List each line of the data that holds the word "freedSpace".

____ Extracted information

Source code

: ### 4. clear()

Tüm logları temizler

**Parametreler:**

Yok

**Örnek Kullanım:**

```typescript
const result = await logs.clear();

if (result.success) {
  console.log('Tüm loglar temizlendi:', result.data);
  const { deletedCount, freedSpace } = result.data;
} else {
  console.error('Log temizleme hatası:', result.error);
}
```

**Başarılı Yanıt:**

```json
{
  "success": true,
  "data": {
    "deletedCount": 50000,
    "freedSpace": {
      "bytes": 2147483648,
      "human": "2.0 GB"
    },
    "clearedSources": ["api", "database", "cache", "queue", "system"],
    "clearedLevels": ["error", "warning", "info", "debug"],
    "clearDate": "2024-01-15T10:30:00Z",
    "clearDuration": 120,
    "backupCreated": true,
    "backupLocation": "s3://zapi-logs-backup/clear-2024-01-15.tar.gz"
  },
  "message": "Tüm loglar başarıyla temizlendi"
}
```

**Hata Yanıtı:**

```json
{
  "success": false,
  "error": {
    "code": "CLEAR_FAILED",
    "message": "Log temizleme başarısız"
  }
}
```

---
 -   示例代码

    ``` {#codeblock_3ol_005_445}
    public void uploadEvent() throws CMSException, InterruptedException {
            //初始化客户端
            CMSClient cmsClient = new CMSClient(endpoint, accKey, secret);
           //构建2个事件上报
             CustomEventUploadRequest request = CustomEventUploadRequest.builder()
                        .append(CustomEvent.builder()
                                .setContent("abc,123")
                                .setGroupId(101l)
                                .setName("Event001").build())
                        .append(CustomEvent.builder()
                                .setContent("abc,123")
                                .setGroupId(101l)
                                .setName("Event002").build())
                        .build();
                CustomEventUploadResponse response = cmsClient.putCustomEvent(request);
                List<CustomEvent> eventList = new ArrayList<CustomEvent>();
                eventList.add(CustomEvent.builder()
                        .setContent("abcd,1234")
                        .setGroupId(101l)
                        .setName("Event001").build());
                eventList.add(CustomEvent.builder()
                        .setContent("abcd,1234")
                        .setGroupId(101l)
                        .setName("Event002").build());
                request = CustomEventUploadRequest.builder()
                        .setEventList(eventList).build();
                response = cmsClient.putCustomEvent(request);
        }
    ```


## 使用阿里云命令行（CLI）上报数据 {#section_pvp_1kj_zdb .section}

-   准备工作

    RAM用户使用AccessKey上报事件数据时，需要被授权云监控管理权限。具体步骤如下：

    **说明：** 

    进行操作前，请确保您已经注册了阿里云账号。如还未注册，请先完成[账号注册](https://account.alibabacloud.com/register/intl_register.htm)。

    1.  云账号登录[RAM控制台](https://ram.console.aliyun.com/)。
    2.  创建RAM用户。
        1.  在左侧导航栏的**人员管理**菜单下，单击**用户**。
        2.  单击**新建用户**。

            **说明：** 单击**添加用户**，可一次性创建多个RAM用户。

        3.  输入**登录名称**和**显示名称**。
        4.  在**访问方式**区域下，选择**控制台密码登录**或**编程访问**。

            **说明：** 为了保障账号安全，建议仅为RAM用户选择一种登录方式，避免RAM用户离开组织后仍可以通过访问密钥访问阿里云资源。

________

Solution to this task:
  const { deletedCount, freedSpace } = result.data;
    "freedSpace": {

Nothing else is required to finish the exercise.